# Cheap cam clamps



## rosinante (8 Feb 2016)

Hi , probably been done before, but search the bay for bike seat post skewer clamps,I have just fitted 2 to my router table fence, 3 quid delivered, available in many colours and different threads, 
Chris


----------



## tonyho810 (9 Feb 2016)

Thanks Chris. Really good idea, just ordered a handful from ebay 99p a pop.

Regards

Tony


----------



## Rorschach (9 Feb 2016)

Forgive me but I don't quite understand how you are using them.


----------



## Monkey Mark (9 Feb 2016)

Great idea!


----------



## AndrewG (17 Mar 2016)

Rorschach,
Not sure what Chris and Tony have in mind, but these rather neat corner clamps show how they can be used in the shop:
http://www.euro32products.com/corner_cam-clamp.htm
Andrew


----------



## Rorschach (18 Mar 2016)

AndrewG":1vo6516f said:


> Rorschach,
> Not sure what Chris and Tony have in mind, but these rather neat corner clamps show how they can be used in the shop:
> http://www.euro32products.com/corner_cam-clamp.htm
> Andrew




OOh that's clever.
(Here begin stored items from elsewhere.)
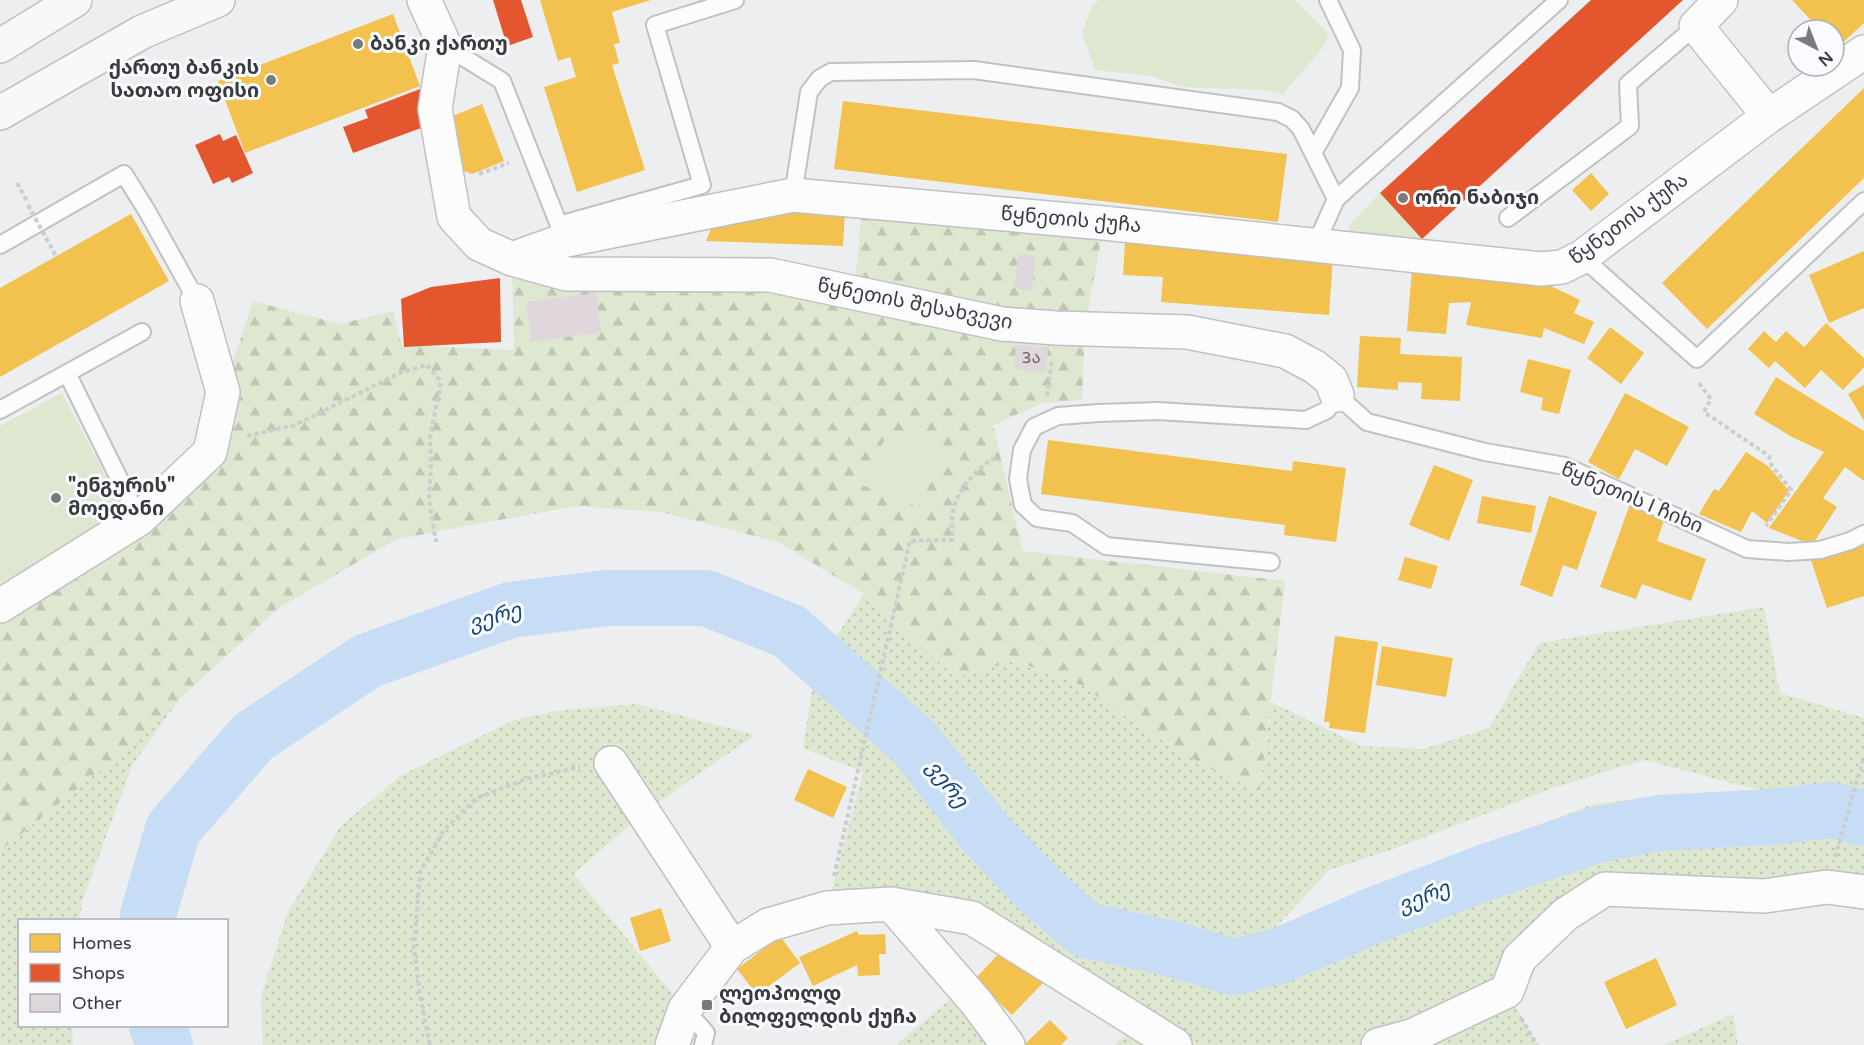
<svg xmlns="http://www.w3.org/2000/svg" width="1864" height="1045" font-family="'Varela Round','Noto Sans Georgian',sans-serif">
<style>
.grass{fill:url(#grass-dots)}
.forest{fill:url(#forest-firs)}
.green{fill:#dee7d0}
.homes{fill:#f2c14e}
.shops{fill:#e4572e}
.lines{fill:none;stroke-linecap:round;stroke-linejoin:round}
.river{stroke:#c7dcf5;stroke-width:56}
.building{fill:#e0d7dc}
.service-casing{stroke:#c0c1c2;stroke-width:20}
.minor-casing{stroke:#c0c1c2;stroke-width:36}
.secondary-casing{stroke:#c0c1c2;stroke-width:36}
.path{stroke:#cdcdcd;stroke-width:4;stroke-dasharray:4.5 3;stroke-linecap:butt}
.service{stroke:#fcfcfd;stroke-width:16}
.minor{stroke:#fcfcfd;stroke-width:33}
.secondary{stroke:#f9f7f8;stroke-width:33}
.path-bridge{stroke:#cdcdcd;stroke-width:4;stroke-dasharray:4.5 3;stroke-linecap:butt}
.poi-dot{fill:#797a7b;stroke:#f9fbff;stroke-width:2}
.labels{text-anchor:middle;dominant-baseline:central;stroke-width:6;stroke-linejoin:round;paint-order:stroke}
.number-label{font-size:16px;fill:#666466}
.poi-label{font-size:20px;font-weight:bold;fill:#3a3b3c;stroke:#f9fbff;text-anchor:start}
.street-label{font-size:20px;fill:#3a3b3c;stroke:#f9fbff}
.water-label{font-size:21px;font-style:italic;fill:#124479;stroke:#f9fbff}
</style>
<defs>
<pattern id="grass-dots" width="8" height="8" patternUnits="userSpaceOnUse" patternTransform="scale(1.5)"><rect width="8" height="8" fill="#dee7d0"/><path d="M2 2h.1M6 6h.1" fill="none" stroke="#bfc7b4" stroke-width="1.8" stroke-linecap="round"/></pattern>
<pattern id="forest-firs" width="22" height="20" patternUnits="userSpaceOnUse" patternTransform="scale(1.5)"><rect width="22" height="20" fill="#dee7d0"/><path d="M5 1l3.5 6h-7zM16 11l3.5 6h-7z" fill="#bfc7b4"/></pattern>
</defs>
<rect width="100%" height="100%" fill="#edeef0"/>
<!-- grass -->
<path class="grass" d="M 864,594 L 955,677 L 1015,661 L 1083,686 L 1151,734 L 1260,790 L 1271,702 L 1362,746 L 1424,749 L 1489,728 L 1539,643 L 1764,607 L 1780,693 L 1864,718 L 1864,800 L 1853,797 L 1804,798 L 1759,790 L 1644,760 L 1556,787 L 1391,850 L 1329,870 L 1265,939 L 1209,945 L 1151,931 L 1084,906 L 1024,853 L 965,766 L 918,711 L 832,643 Z
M 813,684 L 915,767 L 977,849 L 1070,937 L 1234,983 L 1304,958 L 1333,925 L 1391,882 L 1591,805 L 1640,798 L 1687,803 L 1765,831 L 1843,831 L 1864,835 L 1864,892 L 1605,889 L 1507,991 L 1537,1045 L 1114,1045 L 1139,1024 L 972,918 L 827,908 L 863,772 L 803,748 Z
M 181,697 L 133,764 L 82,901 L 80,920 L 20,920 L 20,1026 L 72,1026 L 73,1045 L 0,1045 L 0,851 L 111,761 Z
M 637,704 L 755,735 L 643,813 L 574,874 L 685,1009 L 672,1045 L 263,1045 L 261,996 L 288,912 L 340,827 L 400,776 L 514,720 L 563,710 Z
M 964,988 L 1008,1045 L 896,1045 Z
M 1733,1014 L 1738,1045 L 1664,1045 Z"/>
<!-- forest -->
<path class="forest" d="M 863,201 L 1104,223 L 1085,328 L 1082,400 L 1043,403 L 993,425 L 1023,551 L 1285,581 L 1260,790 L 1207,767 L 1151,734 L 1083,686 L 1015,661 L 955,677 L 864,594 L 778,542 L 661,512 L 577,506 L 455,528 L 395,540 L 279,608 L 111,761 L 0,851 L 0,618 L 210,452 L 223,392 L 253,301 L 340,324 L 393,311 L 402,345 L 514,350 L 512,259 L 854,292 Z"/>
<!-- green -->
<path class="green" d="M 1099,0 L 1295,0 L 1329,34 L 1321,50 L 1283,94 L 1265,90 L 1181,87 L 1153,76 L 1095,70 L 1082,33 L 1091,7 Z
M 1380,193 L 1422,239 L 1349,238 L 1349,225 Z
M 62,393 L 126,514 L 0,584 L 0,426 Z
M 929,432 L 941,437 L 940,465 L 918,507 L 862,485 L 886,437 Z"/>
<!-- homes -->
<path class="homes" d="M 540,0 L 651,0 L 612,12 L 620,43 L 614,44 L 619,63 L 612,65 L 645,170 L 577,192 L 544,87 L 576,77 L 570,57 L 558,61 Z
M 1792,0 L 1864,0 L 1864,23 L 1837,48 L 1834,45 L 1834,30 L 1820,30 Z
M 393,14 L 420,86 L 245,153 L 218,81 Z
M 1864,88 L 1864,178 L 1707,329 L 1662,283 Z
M 843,101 L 1287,154 L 1278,222 L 834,169 Z
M 482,104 L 504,161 L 472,174 L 461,170 L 448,118 Z
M 1591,173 L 1609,194 L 1591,211 L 1572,190 Z
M 845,212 L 843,246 L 706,241 L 718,213 Z
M 131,214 L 169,281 L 0,377 L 0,288 Z
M 1125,242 L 1333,257 L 1329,315 L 1161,302 L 1163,277 L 1123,275 Z
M 1864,251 L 1864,308 L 1829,323 L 1809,275 Z
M 1412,269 L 1475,273 L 1551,286 L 1580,300 L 1574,313 L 1594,322 L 1584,344 L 1544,328 L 1542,338 L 1466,325 L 1471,302 L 1449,303 L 1446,334 L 1407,331 Z
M 1826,323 L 1864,358 L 1864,367 L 1843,390 L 1821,370 L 1805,388 L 1775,361 L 1769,368 L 1748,349 L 1764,331 L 1776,342 L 1786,331 L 1804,347 Z
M 1610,327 L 1644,353 L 1621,384 L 1587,358 Z
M 1360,336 L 1401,338 L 1400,354 L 1462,357 L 1460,401 L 1421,399 L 1422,383 L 1398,382 L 1398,390 L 1357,387 Z
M 1528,359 L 1571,370 L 1559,414 L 1541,410 L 1543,398 L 1520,392 Z
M 1776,377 L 1864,431 L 1864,481 L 1845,467 L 1823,498 L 1837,507 L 1812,545 L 1769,528 L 1824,452 L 1792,437 L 1754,414 Z
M 1864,385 L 1864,421 L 1848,394 Z
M 1625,393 L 1689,427 L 1667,466 L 1635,449 L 1619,479 L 1588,462 Z
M 1048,440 L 1292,471 L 1293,461 L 1346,468 L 1336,542 L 1284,535 L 1285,525 L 1041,494 Z
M 1746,452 L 1768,466 L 1789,491 L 1767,523 L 1752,511 L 1741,532 L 1699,514 L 1714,489 L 1719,491 Z
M 1434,465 L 1473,480 L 1449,541 L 1409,525 Z
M 1482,496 L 1536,506 L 1531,533 L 1477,523 Z
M 1549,496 L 1597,512 L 1577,570 L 1563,565 L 1552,597 L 1520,585 Z
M 1630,504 L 1665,517 L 1657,541 L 1706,559 L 1691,601 L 1642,584 L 1636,599 L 1600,587 Z
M 1864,543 L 1864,596 L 1827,608 L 1811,560 Z
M 1405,557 L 1438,566 L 1431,589 L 1398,580 Z
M 1335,636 L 1378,642 L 1365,733 L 1329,728 L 1330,722 L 1324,722 Z
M 1382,646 L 1453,658 L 1446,697 L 1376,685 Z
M 808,769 L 847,787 L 833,818 L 794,800 Z
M 661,908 L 671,941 L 640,951 L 630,918 Z
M 857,931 L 859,935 L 885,934 L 886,954 L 879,954 L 880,975 L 858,976 L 857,965 L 813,986 L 799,957 Z
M 780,936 L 800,963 L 757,995 L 737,969 Z
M 1006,946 L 1043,983 L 1012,1015 L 975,979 Z
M 1656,958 L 1677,1005 L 1626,1029 L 1604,982 Z
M 1050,1020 L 1068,1038 L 1061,1045 L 1024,1045 Z"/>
<!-- shops -->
<path class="shops" d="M 493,0 L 521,0 L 533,37 L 507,46 Z
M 1591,0 L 1683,0 L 1422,239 L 1380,193 Z
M 420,89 L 432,124 L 353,153 L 343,127 L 368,118 L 365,110 Z
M 220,134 L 223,141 L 236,135 L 253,173 L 232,183 L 229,177 L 213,184 L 195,145 Z
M 500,278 L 501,342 L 404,347 L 401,299 L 431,287 Z"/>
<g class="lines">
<!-- river -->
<path class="river" d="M 148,920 L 148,915 L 173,829 L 253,737 L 367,661 L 510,610 L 606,598 L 706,598 L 789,631 L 914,742 L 986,834 L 1039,890 L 1086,930 L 1173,949 L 1233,967 L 1279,956 L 1377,914 L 1492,870 L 1596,835 L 1660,823 L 1770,817 L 1831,810 L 1864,818
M 157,1026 L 165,1045"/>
</g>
<!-- building -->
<path class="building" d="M 1019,253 L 1036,256 L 1032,291 L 1014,288 Z
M 596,293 L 601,332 L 532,342 L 526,302 Z
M 1016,345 L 1048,348 L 1046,372 L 1014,369 Z"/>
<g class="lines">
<!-- service casing -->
<g class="service-casing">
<path id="service" d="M 445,46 L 502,81 L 559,225 L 702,185 L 655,25 L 735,0
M 1313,153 L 1350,88 L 1352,50 L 1328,0
M 793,195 L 809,92 L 820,78 L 831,72 L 974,70 L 1278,112 L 1292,119 L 1301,129 L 1336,199
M 1508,218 L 1630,126 L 1628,84 L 1696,26
M 1316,244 L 1336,199 L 1559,0
M 0,245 L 124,174 L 147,211 L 197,301
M 1582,257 L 1697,359 L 1864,201
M 67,373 L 139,519
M 0,410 L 142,332
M 1271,562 L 1106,546 L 1072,523 L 1037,518 L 1023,505 L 1018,479 L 1022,450 L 1034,427 L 1058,416 L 1099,413 L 1158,411 L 1306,420 L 1327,410 L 1337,395 L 1367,422 L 1485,452 L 1565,466 L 1747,549 L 1789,552 L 1820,550 L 1850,541 L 1864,534
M 685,1009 L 706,1033 L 703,1045"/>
</g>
<!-- minor casing -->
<g class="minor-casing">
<path id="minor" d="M 424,0 L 445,46 L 435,109 L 454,217 L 479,244 L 512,259 L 562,241 L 793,195 L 1104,223 L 1541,269 L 1562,267 L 1582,257 L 1769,116 L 1864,52
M 1721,0 L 1696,26 L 1769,116
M 512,259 L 567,274 L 770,275 L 1002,324 L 1056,328 L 1187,332 L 1285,351 L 1315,367 L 1331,380 L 1337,395
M 0,606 L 139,519 L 210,452 L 223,392 L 197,301
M 611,763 L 732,947
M 891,904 L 976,1002 L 1008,1045
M 672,1045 L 685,1009 L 732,947 L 768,925 L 827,908 L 891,904 L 972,918 L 1175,1045
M 1378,1045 L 1412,1036 L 1507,991 L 1519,959 L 1566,914 L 1605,889 L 1764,896 L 1827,887 L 1864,892"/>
</g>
<!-- secondary casing -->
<g class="secondary-casing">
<path id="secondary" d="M 0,46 L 75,0
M 0,113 L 142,32 L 218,0"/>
</g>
<!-- path -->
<path class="path" d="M 479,174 L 509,163
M 17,183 L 27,201
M 1699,383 L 1711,399 L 1704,412 L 1769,456 L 1772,466 L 1791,490 L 1766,526
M 1047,396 L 1052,359
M 247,436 L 295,425 L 402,372 L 427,365 L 441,382 L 430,437 L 431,465 L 429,499 L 436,542
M 1835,857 L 1864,757
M 834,876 L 910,541 L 952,540 C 952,531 951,520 953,511 C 956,492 980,463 998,457
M 1521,1018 L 1537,1045
M 430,1045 L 420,995 L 414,948 L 420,872 L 444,830 L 477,798 L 526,779 L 580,767"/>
<!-- service -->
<use href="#service" class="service"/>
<!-- minor -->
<use href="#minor" class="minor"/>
<!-- secondary -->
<use href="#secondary" class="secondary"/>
<!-- path-bridge -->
<path class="path-bridge" d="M 28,205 L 56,256"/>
</g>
<!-- markers -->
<g class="poi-dot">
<circle cx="358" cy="44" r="6"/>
<circle cx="271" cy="80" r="6"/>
<circle cx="1403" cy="198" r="6"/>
<circle cx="56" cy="498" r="6"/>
<rect x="701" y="999" width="12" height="12" rx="3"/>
</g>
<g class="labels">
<!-- number labels -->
<g class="number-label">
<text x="1031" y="358">3ა</text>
</g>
<!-- poi labels -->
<g class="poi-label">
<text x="370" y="44">ბანკი ქართუ</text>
<text x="259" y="68" text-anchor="end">ქართუ ბანკის<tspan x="259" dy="23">სათაო ოფისი</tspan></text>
<text x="1415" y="198">ორი ნაბიჯი</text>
<text x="68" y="486">"ენგურის"<tspan x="68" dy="23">მოედანი</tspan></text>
<text x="719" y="994">ლეოპოლდ<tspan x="719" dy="23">ბილფელდის ქუჩა</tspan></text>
</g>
<!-- street labels -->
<g class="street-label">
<text transform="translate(1629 219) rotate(-36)">წყნეთის ქუჩა</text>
<text transform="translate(1071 220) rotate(5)">წყნეთის ქუჩა</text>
<text transform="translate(915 304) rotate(11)">წყნეთის შესახვევი</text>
<text transform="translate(1632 498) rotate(23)">წყნეთის I ჩიხი</text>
</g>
<!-- water labels -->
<g class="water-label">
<text transform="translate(495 617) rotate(-16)">ვერე</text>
<text transform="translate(947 784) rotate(52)">ვერე</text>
<text transform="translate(1424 897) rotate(-22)">ვერე</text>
</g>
</g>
<!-- legend -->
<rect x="18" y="919" width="210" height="108" fill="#f9fbff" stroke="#adaeb1" stroke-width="1.5"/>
<rect x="30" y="934" width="30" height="18" fill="#f2c14e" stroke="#adaeb1" stroke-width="1.5"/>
<text x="72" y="949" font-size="18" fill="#3a3b3c">Homes</text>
<rect x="30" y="964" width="30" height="18" fill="#e4572e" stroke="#adaeb1" stroke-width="1.5"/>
<text x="72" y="979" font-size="18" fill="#3a3b3c">Shops</text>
<rect x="30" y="994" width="30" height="18" fill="#e0d7dc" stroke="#adaeb1" stroke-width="1.5"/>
<text x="72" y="1009" font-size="18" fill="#3a3b3c">Other</text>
<!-- north arrow -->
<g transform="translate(1816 48) rotate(138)"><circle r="28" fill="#f9fbff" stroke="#adaeb1" stroke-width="1.5"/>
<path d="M0-4.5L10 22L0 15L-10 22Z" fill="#797a7b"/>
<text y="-9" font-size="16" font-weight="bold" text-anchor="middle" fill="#3a3b3c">N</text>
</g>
</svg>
I might have to do a little more research on that.


----------



## boomerang bender (16 Oct 2018)

I have just read this post and am like the post by Rorschach I don't understand how you are using them can you post a picture.
Cheers,
BB


----------



## pollys13 (16 Oct 2018)

AndrewG":w98bokzt said:


> Rorschach,
> Not sure what Chris and Tony have in mind, but these rather neat corner clamps show how they can be used in the shop:
> http://www.euro32products.com/corner_cam-clamp.htm
> Andrew


Dead link.


----------



## Yojevol (16 Oct 2018)

Dead Link - try http://www.euro32products.com


----------



## pollys13 (16 Oct 2018)

Works, thanks.


----------